I'm not sure what a good solution could look like - I don't see a simple way to calculate disk usage without iterating over files.

I think the problem is that it seems to iterate over every file in the image filesystem, which could be an entire operating system's worth (eg. if the image is based on Debian) for every container present. It should just iterate the writable layer.

dashpole · 2018-05-08T16:22:48Z

every file in the image filesystem

This shouldn't be the case, we only run du and find on the writable layer of containers. We also run it on logs and empty-dir backed volumes as well.

dims · 2018-05-08T17:30:16Z

@meeee fyi, we already have a limit of concurrent commands to 20 - https://github.com/google/cadvisor/blob/master/fs/fs.go#L51

glennschmidt · 2018-05-09T00:48:14Z

@dashpole It doesn't seem to be cadvisor that's running du, in my case it's kubelet
Below is an excerpt from pstree -al

  ├─kubelet --allow-privileged=true --cgroup-root=/ --cloud-provider=aws --cluster-dns=x.x.x.x --cluster-domain=cluster.local --enable-debugging-handlers=true --eviction-hard=memory.available<100Mi,nodefs.available<10%,nodefs.inodesFree<5%,imagefs.available<10%,imagefs.inodesFree<5% --feature-gates=ExperimentalCriticalPodAnnotation=true --hostname-override=x.x.x.x --kubeconfig=/var/lib/kubelet/kubeconfig --network-plugin-mtu=9001 --network-plugin=kubenet --node-labels=kubernetes.io/role=node,node-role.kubernetes.io/node= --non-masquerade-cidr=x.x.x.x/y --pod-infra-container-image=gcr.io/google_containers/pause-amd64:3.0 --pod-manifest-path=/etc/kubernetes/manifests --register-schedulable=true --require-kubeconfig=true --v=2 --cni-bin-dir=/opt/cni/bin/ --cni-conf-dir=/etc/cni/net.d/ --network-plugin-dir=/opt/cni/bin/
  │   ├─du -s /var/lib/docker/overlay/60dd6beb9dd341602b06c768620184d6ff1c55fe01b93e6a2f9bd1d99ba4fba6
  │   ├─du -s /var/lib/docker/overlay/51880e03db78fd63d108a637c0f2f5d22b06892486c5ba9028efb02f79bbcfa9
  │   └─33*[{kubelet}]

If it was measuring the writable layer, I think the overlay path would end with /upper

dims · 2018-05-09T02:17:25Z

@glennschmidt the cadvisor code is running as part of the kubelet ( it's started here https://github.com/kubernetes/kubernetes/blob/master/pkg/kubelet/kubelet.go#L670 )

dashpole · 2018-05-09T16:30:09Z

@glennschmidt Monitoring the writable layer for overlay was fixed in 1.10. Overlay2 was fixed in 1.9

glennschmidt · 2018-05-10T00:46:50Z

@dashpole Kubernetes 1.10? Hmm..I'm using 1.8 so in that case I don't know what's going on.

I'm fairly confident it's measuring the whole filesystem.
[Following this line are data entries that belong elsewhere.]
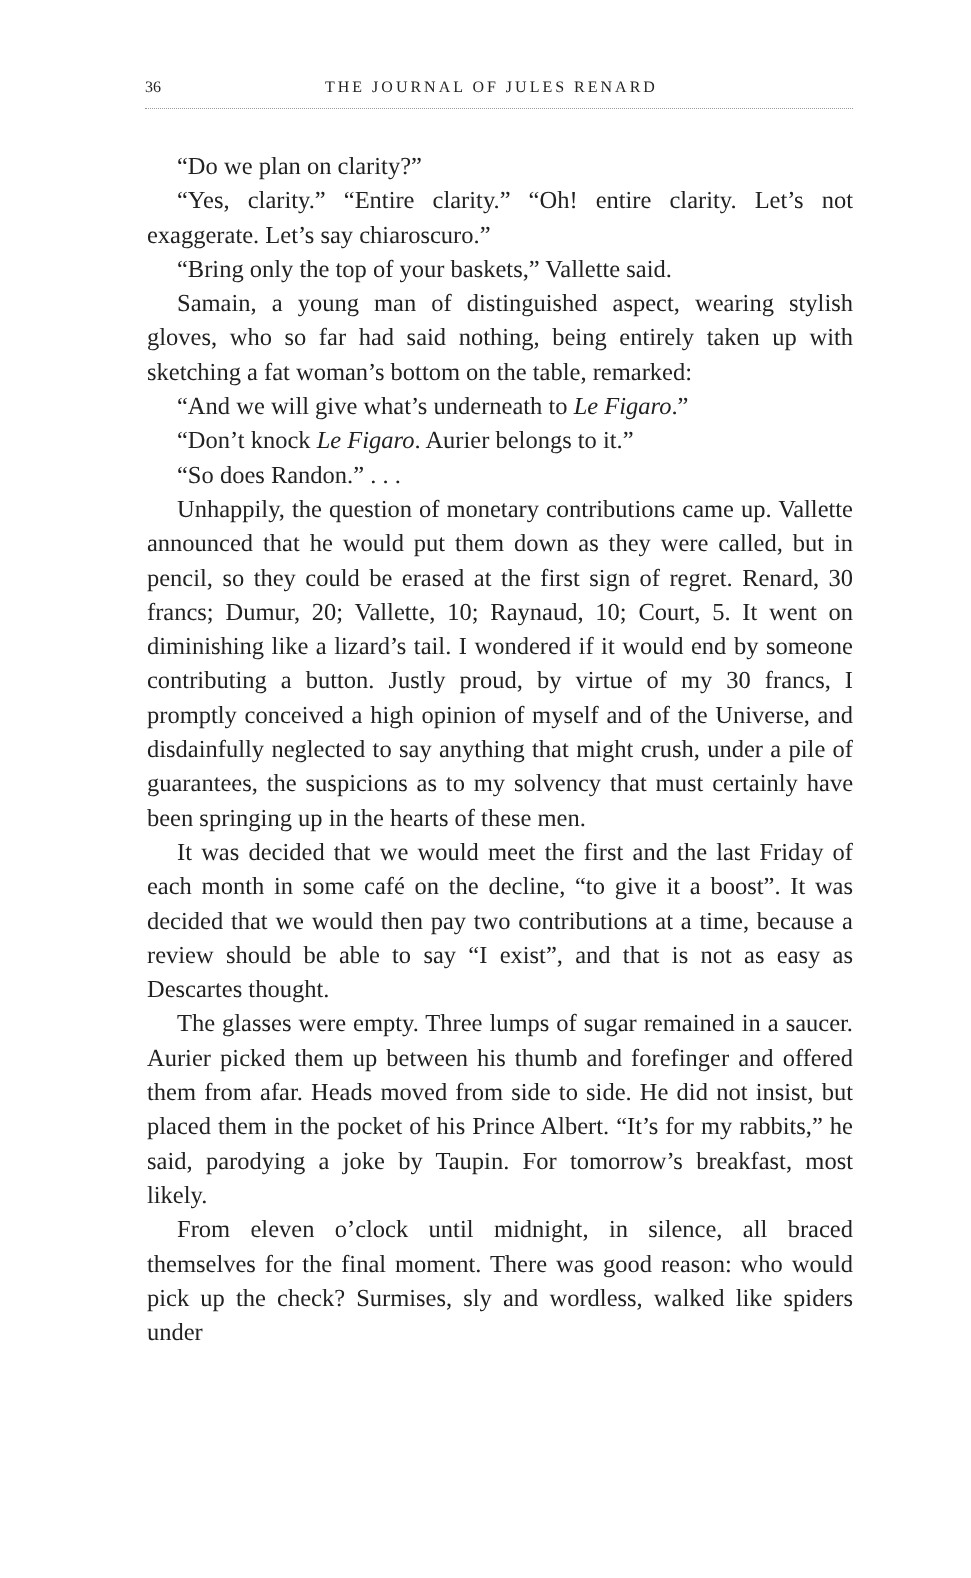36 THE JOURNAL OF JULES RENARD
“Do we plan on clarity?”
“Yes, clarity.” “Entire clarity.” “Oh! entire clarity. Let’s not exaggerate. Let’s say chiaroscuro.”
“Bring only the top of your baskets,” Vallette said.
Samain, a young man of distinguished aspect, wearing stylish gloves, who so far had said nothing, being entirely taken up with sketching a fat woman’s bottom on the table, remarked:
“And we will give what’s underneath to Le Figaro.”
“Don’t knock Le Figaro. Aurier belongs to it.”
“So does Randon.” . . .
Unhappily, the question of monetary contributions came up. Vallette announced that he would put them down as they were called, but in pencil, so they could be erased at the first sign of regret. Renard, 30 francs; Dumur, 20; Vallette, 10; Raynaud, 10; Court, 5. It went on diminishing like a lizard’s tail. I wondered if it would end by someone contributing a button. Justly proud, by virtue of my 30 francs, I promptly conceived a high opinion of myself and of the Universe, and disdainfully neglected to say anything that might crush, under a pile of guarantees, the suspicions as to my solvency that must certainly have been springing up in the hearts of these men.
It was decided that we would meet the first and the last Friday of each month in some café on the decline, “to give it a boost”. It was decided that we would then pay two contributions at a time, because a review should be able to say “I exist”, and that is not as easy as Descartes thought.
The glasses were empty. Three lumps of sugar remained in a saucer. Aurier picked them up between his thumb and forefinger and offered them from afar. Heads moved from side to side. He did not insist, but placed them in the pocket of his Prince Albert. “It’s for my rabbits,” he said, parodying a joke by Taupin. For tomorrow’s breakfast, most likely.
From eleven o’clock until midnight, in silence, all braced themselves for the final moment. There was good reason: who would pick up the check? Surmises, sly and wordless, walked like spiders under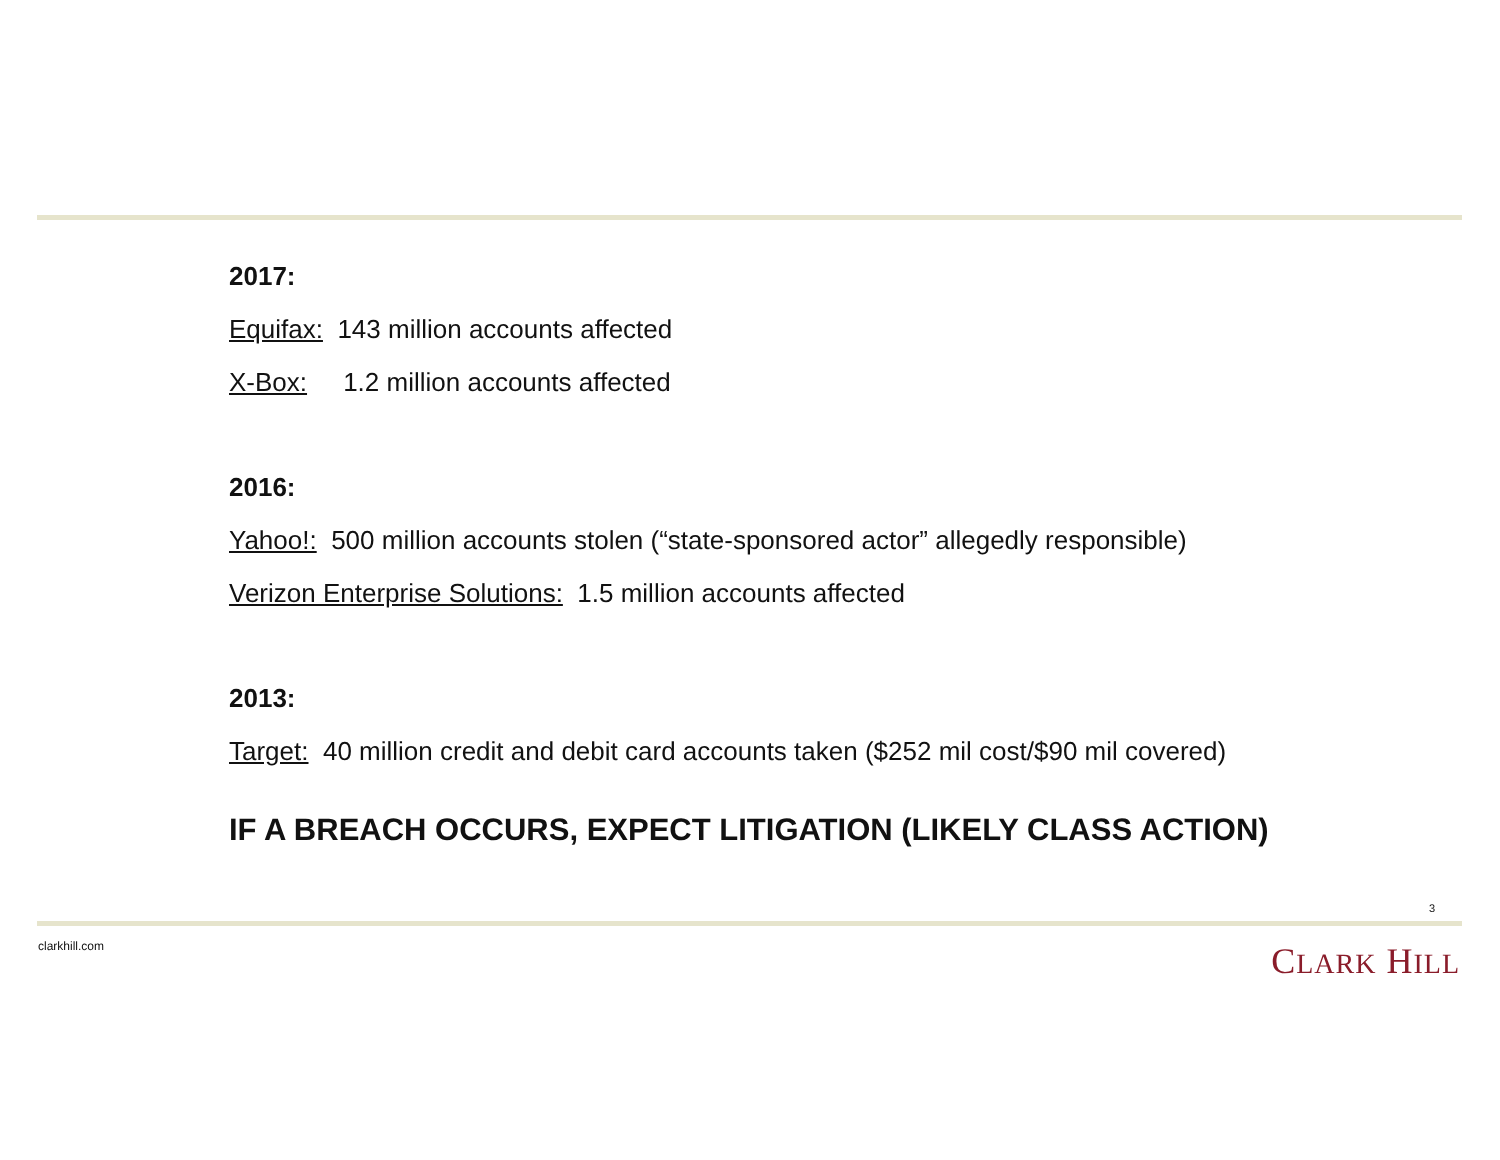2017:
Equifax: 143 million accounts affected
X-Box: 1.2 million accounts affected
2016:
Yahoo!: 500 million accounts stolen (“state-sponsored actor” allegedly responsible)
Verizon Enterprise Solutions: 1.5 million accounts affected
2013:
Target: 40 million credit and debit card accounts taken ($252 mil cost/$90 mil covered)
IF A BREACH OCCURS, EXPECT LITIGATION (LIKELY CLASS ACTION)
3
clarkhill.com CLARK HILL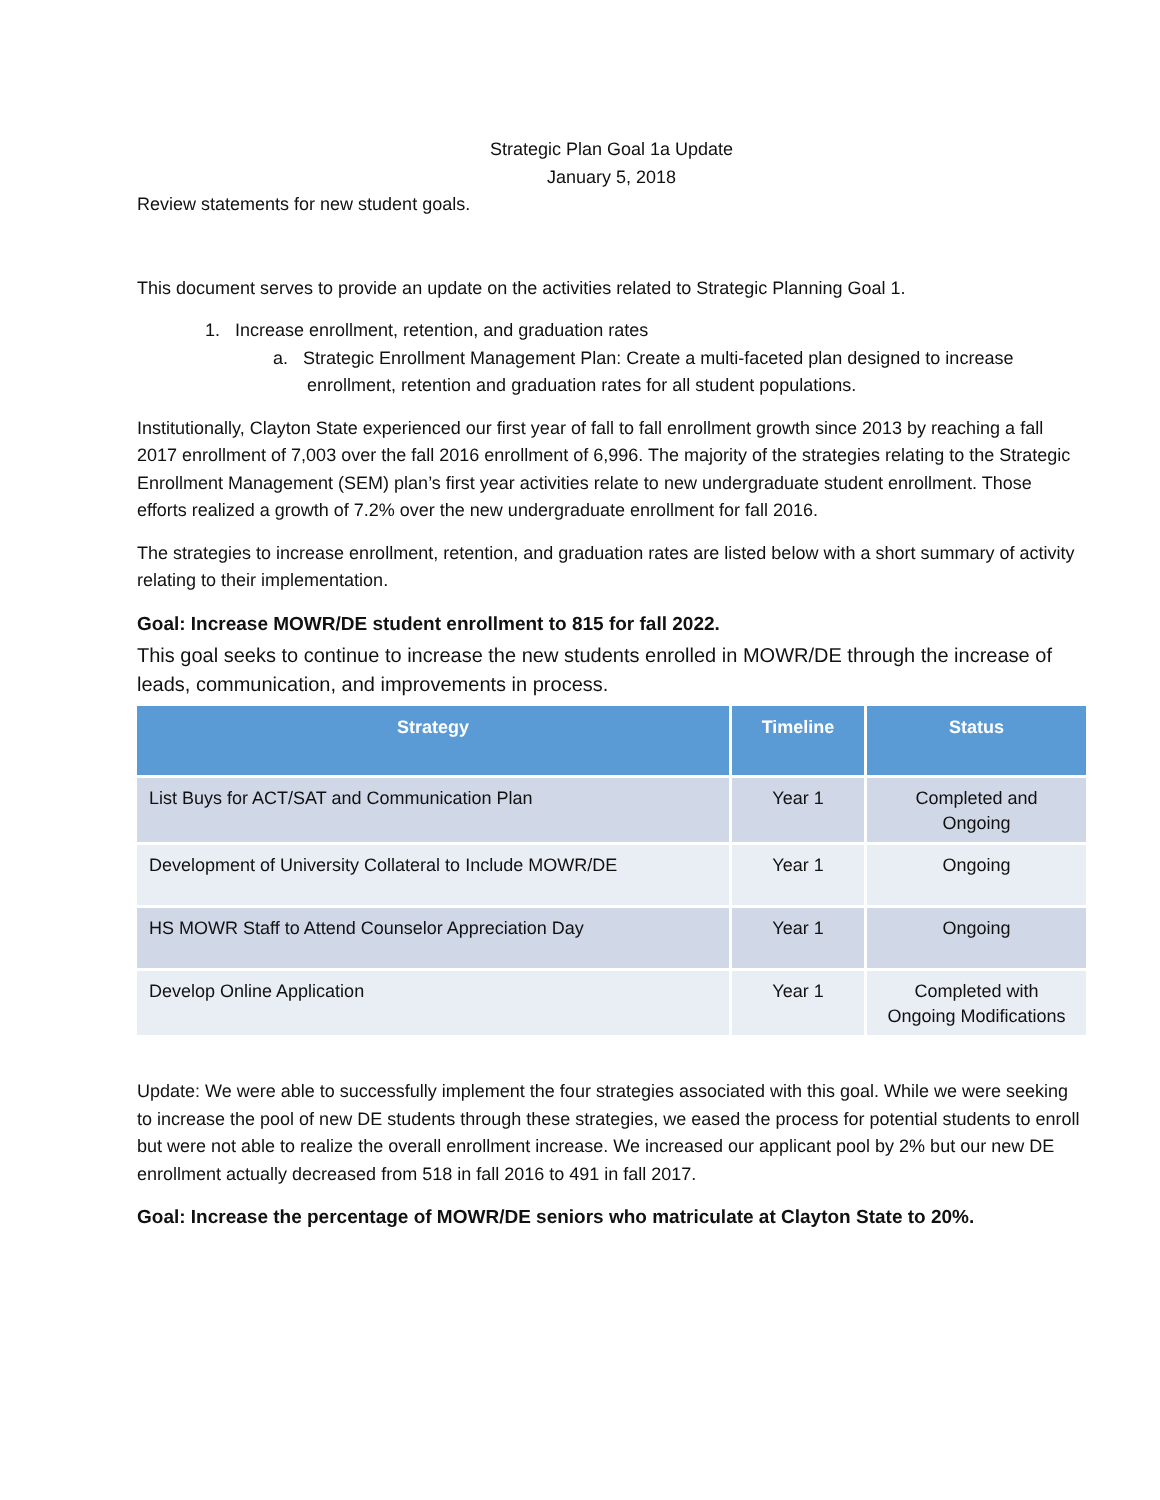Strategic Plan Goal 1a Update
January 5, 2018
Review statements for new student goals.
This document serves to provide an update on the activities related to Strategic Planning Goal 1.
1. Increase enrollment, retention, and graduation rates
a. Strategic Enrollment Management Plan: Create a multi-faceted plan designed to increase enrollment, retention and graduation rates for all student populations.
Institutionally, Clayton State experienced our first year of fall to fall enrollment growth since 2013 by reaching a fall 2017 enrollment of 7,003 over the fall 2016 enrollment of 6,996. The majority of the strategies relating to the Strategic Enrollment Management (SEM) plan’s first year activities relate to new undergraduate student enrollment. Those efforts realized a growth of 7.2% over the new undergraduate enrollment for fall 2016.
The strategies to increase enrollment, retention, and graduation rates are listed below with a short summary of activity relating to their implementation.
Goal: Increase MOWR/DE student enrollment to 815 for fall 2022.
This goal seeks to continue to increase the new students enrolled in MOWR/DE through the increase of leads, communication, and improvements in process.
| Strategy | Timeline | Status |
| --- | --- | --- |
| List Buys for ACT/SAT and Communication Plan | Year 1 | Completed and Ongoing |
| Development of University Collateral to Include MOWR/DE | Year 1 | Ongoing |
| HS MOWR Staff to Attend Counselor Appreciation Day | Year 1 | Ongoing |
| Develop Online Application | Year 1 | Completed with Ongoing Modifications |
Update: We were able to successfully implement the four strategies associated with this goal. While we were seeking to increase the pool of new DE students through these strategies, we eased the process for potential students to enroll but were not able to realize the overall enrollment increase. We increased our applicant pool by 2% but our new DE enrollment actually decreased from 518 in fall 2016 to 491 in fall 2017.
Goal: Increase the percentage of MOWR/DE seniors who matriculate at Clayton State to 20%.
My writable layers are tiny (<20 files and <50KB) so I doubt i'd be seeing these problems if it was just looking at the writable layers.

dashpole · 2018-05-11T16:54:38Z

@glennschmidt it is measuring the whole filesystem. I am saying that the issue is fixed in newer versions. It affects older versions going back to 1.4, when it was added.

glennschmidt · 2018-05-12T00:17:05Z

@dashpole Whoops sorry I misread 1.10 as 1.1. Thanks for the explanation, I'll upgrade once 1.10 becomes supported with kops and hopefully it will address my problem.

markhilton · 2018-05-21T21:05:10Z

I was able to resolve the issue by editing kops cluster.spec with kops edit cluster [cluster_name].
I added following under specs:

  docker:
    logDriver: json-file
    logLevel: warn
    storage: overlay2

It looks like by default kops configures docker to use overlay as default storage driver, while docker recommends using overlay2 as newer, more stable and faster.

glennschmidt · 2018-05-22T00:50:29Z

@markhilton I've done this too, and also upgraded to 1.9. I'll just wait and make sure the problem doesn't re-occur for a while, before closing the issue.

gautamdivgi · 2018-08-16T14:53:06Z

@dims @dashpole - I'm looking at this issue as well and there does seem to be some indication that having directories with a large number of files (still working to quantify "large") can cause this. Using 1.8 at the moment and looking to move to overlay2 and 1.9. Apart from that just re-initializing the overlay and container directories seems to have helped as well with 1.8 and overlay.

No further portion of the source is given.